- _Fragmento_
↓↓↓

Aunque su nombre pueda resultar desalentador, el Mar Muerto es uno de los lugares que vale la pena visitar al menos una vez en la vida. Está situado en la frontera entre Israel y Jordania, a unos 430 metros bajo el nivel del mar, el punto más bajo de todo el planeta.

Hay que aclarar que en realidad es un lago y su profundidad puede llegar hasta los 200 metros. Fue llamado de esa manera porque las condiciones salinas de su agua y su extensión no permiten algún tipo de vida.

Según referencia National Geographic, la razón de la alta concentración de sal —hasta diez veces más que otro mar— se debe a procesos geológicos: el movimiento de las placas tectónicas de Arabia y África, y la fuerza del agua que providencie del río Jordán.

Además, la erosión de las rocas en la tierra, el clima desértico y el calor intenso que permite una evaporación más rápida incrementan la salinidad.

Esto ha sido referenciado desde la antigüedad. Varios escritores y personas de la región han considerado que sus aguas son curativas y se pueden usar para cocinar. De hecho, es una afirmación que ha pasado durante generaciones y se comenta entre turistas.

Ahora bien, quienes visitan el lugar, saben que, al entrar, no podrán hundirse. La razón: la alta densidad. Las personas pueden acostarse y flotar sin esfuerzo alguno porque el Mar Muerto es más denso que otro tipo de agua salada, como mares, o de dulce, como ríos o quebradas.

La Unesco lo declaró Patrimonio de la Humanidad. No obstante, cada año reduce su tamaño por la extracción de sal y agua por parte de personas y empresas, algo que ha encendido las alarmas de varios países.

↑↑↑

- _Problema propuesto_
Según el fragmento sobre el Mar Muerto, ¿a cuántos metros bajo el nivel del mar se encuentra este lago? Responda únicamente con la información contenida en el fragmento.

- _Datos en estudio_
↓↓↓

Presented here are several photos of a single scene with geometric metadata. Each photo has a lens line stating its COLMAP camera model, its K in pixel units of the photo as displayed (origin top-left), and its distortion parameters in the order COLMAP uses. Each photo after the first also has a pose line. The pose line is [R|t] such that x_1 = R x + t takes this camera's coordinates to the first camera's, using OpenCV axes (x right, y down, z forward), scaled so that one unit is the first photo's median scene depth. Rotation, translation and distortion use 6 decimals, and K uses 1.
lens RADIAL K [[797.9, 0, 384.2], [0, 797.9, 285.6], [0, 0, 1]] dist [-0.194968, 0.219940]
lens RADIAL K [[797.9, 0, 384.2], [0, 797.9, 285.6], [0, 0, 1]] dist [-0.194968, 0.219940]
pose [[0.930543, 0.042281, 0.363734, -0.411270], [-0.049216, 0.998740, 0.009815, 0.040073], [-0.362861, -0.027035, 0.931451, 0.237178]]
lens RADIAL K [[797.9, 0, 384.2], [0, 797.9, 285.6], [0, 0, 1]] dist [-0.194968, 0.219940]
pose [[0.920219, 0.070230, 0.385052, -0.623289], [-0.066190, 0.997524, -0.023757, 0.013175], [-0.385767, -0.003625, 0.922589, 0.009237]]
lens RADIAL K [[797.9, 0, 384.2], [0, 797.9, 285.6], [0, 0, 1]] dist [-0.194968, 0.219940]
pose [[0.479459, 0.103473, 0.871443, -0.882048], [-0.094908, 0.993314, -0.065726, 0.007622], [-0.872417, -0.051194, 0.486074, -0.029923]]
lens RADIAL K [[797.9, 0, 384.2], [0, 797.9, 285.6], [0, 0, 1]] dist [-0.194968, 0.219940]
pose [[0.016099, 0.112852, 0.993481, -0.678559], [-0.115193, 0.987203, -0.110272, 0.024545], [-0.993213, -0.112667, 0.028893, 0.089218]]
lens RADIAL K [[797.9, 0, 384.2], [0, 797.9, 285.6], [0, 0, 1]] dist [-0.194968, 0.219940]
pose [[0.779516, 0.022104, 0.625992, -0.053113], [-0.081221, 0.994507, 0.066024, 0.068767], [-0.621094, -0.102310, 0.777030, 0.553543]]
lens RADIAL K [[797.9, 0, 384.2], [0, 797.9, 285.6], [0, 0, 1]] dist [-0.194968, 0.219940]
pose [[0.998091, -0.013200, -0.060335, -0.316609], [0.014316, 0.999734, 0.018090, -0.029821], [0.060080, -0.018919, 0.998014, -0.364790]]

↑↑↑

- _Espacio de respuesta_
A unos 430 metros bajo el nivel del mar.